Each ready slot is a live git worktree plus optionally a live MCP server process. Concrete costs:

  • Disk: roughly 1 worktree-worth per slot. Hardlinked under .sdd/worktrees/, so disk usage scales with how much your build produces, not the repo size itself.
  • Inodes: significant on shallow filesystems with low inode budgets (CI runners). Watch this on Alpine-based images.
  • Memory / processes: only if you start MCP servers per slot — otherwise zero RAM cost while idle.
  • Branch state: each worktree owns a checked-out branch; you may see extra entries in git worktree list. Reaping stale slots prunes these.

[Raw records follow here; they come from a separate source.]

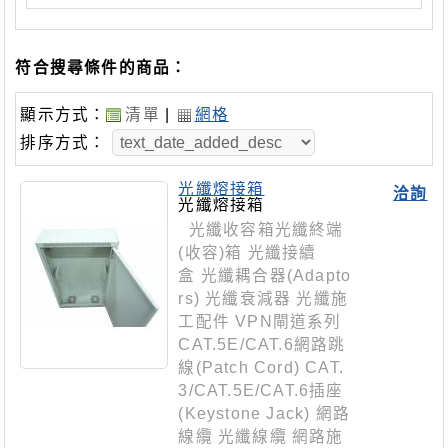
符合搜尋條件的商品：
顯示方式：
清單
|
網格
排序方式：
光纖熔接箱
洽詢
光纖熔接箱
光纖收容箱光纖終端
(收容)箱 光纖接續
盒 光纖耦合器(Adapto
rs) 光纖衰減器 光纖施
工配件 VPN閘道系列
CAT.5E/CAT.6網路跳
線(Patch Cord) CAT.
3/CAT.5E/CAT.6插座
(Keystone Jack) 網路
線纜 光纖線纜 網路施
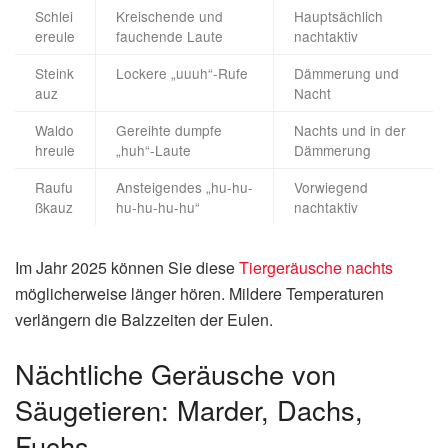
Schlei
Kreischende und
Hauptsächlich
ereule
fauchende Laute
nachtaktiv
Steink
Lockere „uuuh“-Rufe
Dämmerung und
auz
Nacht
Waldo
Gereihte dumpfe
Nachts und in der
hreule
„huh“-Laute
Dämmerung
Raufu
Ansteigendes „hu-hu-
Vorwiegend
ßkauz
hu-hu-hu-hu“
nachtaktiv
Im Jahr 2025 können Sie diese
Tiergeräusche nachts
möglicherweise länger hören. Mildere Temperaturen
verlängern die Balzzeiten der Eulen.
Nächtliche Geräusche von
Säugetieren: Marder, Dachs,
Fuchs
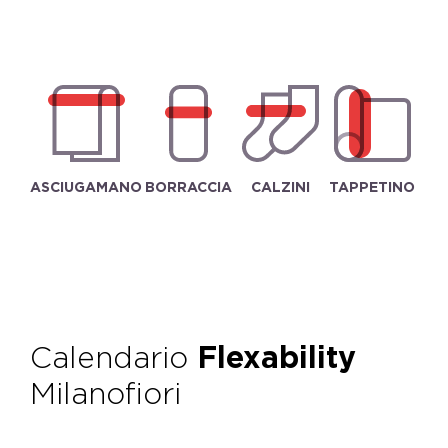
ASCIUGAMANO
BORRACCIA
CALZINI
TAPPETINO
Calendario
Flexability
Milanofiori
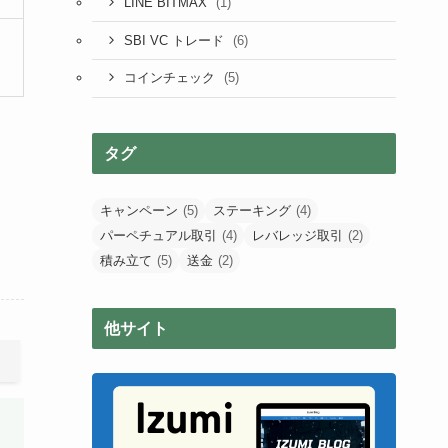
(1)
LINE BITMAX
(6)
SBI VC トレード
(5)
コインチェック
タグ
キャンペーン
(5)
ステーキング
(4)
パーペチュアル取引
(4)
レバレッジ取引
(2)
積み立て
(5)
送金
(2)
他サイト
SBI VC トレード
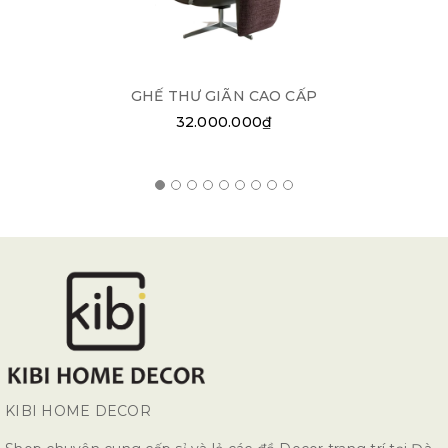
GHẾ THƯ GIÃN CAO CẤP
32.000.000₫
KIBI HOME DECOR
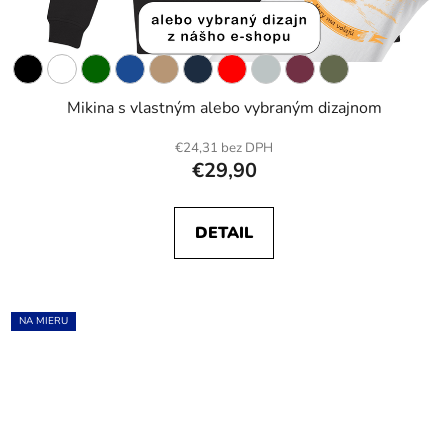
Mikina s vlastným alebo vybraným dizajnom
€24,31 bez DPH
€29,90
DETAIL
NA MIERU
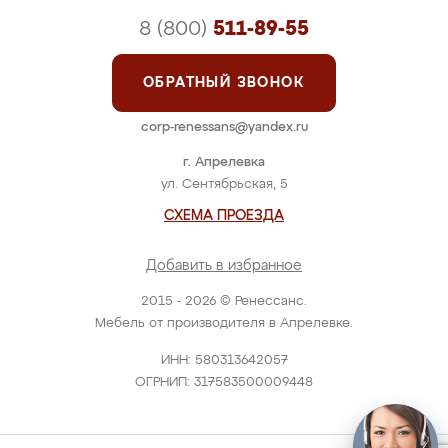
8 (800)
511-89-55
ОБРАТНЫЙ ЗВОНОК
corp-renessans@yandex.ru
г. Апрелевка
ул. Сентябрьская, 5
СХЕМА ПРОЕЗДА
Добавить в избранное
2015 - 2026 © Ренессанс.
Мебель от производителя в Апрелевке.
ИНН: 580313642057
ОГРНИП: 317583500009448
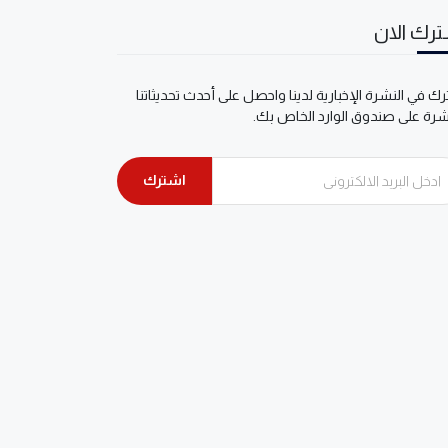
رك الان
ك في النشرة الإخبارية لدينا واحصل على أحدث تحديثاتنا
شرة على صندوق الوارد الخاص بك.
اشترك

Trade-off: slots cost real disk to save real seconds. Three slots is the default sweet spot.


When to disable

The pool is opt-in. Skip the warm_pool: config block (or set max_slots: 0) when:

  • Every spawn already eats hours. The 5–15 s saving is rounding error in long agentic runs.
  • You are debugging the spawner. Determinism beats speed here — cold-path spawns are easier to reason about under a debugger.
  • CI / ephemeral envs. On a fresh runner you'll never amortise the pool fill. Run cold.
  • Tight disk budget. Each slot is a worktree; if you're already flirting with disk-full, deny yourself the optimisation.
  • Unusual roles. If most spawns are for one-off roles not listed in warm_pool.roles, the pool will sit empty anyway. Either expand the role list or disable.

Re-enabling is just adding the config section back; no migration cost.


Code pointers

Concern File
Pool data structures + state machine src/bernstein/core/agents/warm_pool.py
YAML config loader src/bernstein/core/agents/warm_pool.py:235-303 (load_warm_pool_config)
Spawner integration (claim) src/bernstein/core/agents/spawner_core.py:1591-1616
Spawner integration (release) src/bernstein/core/agents/spawner_core.py:1038-1043, :1947
Routing helper that picks model tier per slot src/bernstein/core/agents/spawner_warm_pool.py
Merge / reap path src/bernstein/core/agents/spawner_merge.py:125-...

See also: state-persistence.md for the .sdd/worktrees/ layout each slot writes into; adaptive-parallelism.md for the related controller that decides how many agents to run at once (the warm pool sizes the latency curve, adaptive parallelism sizes the width).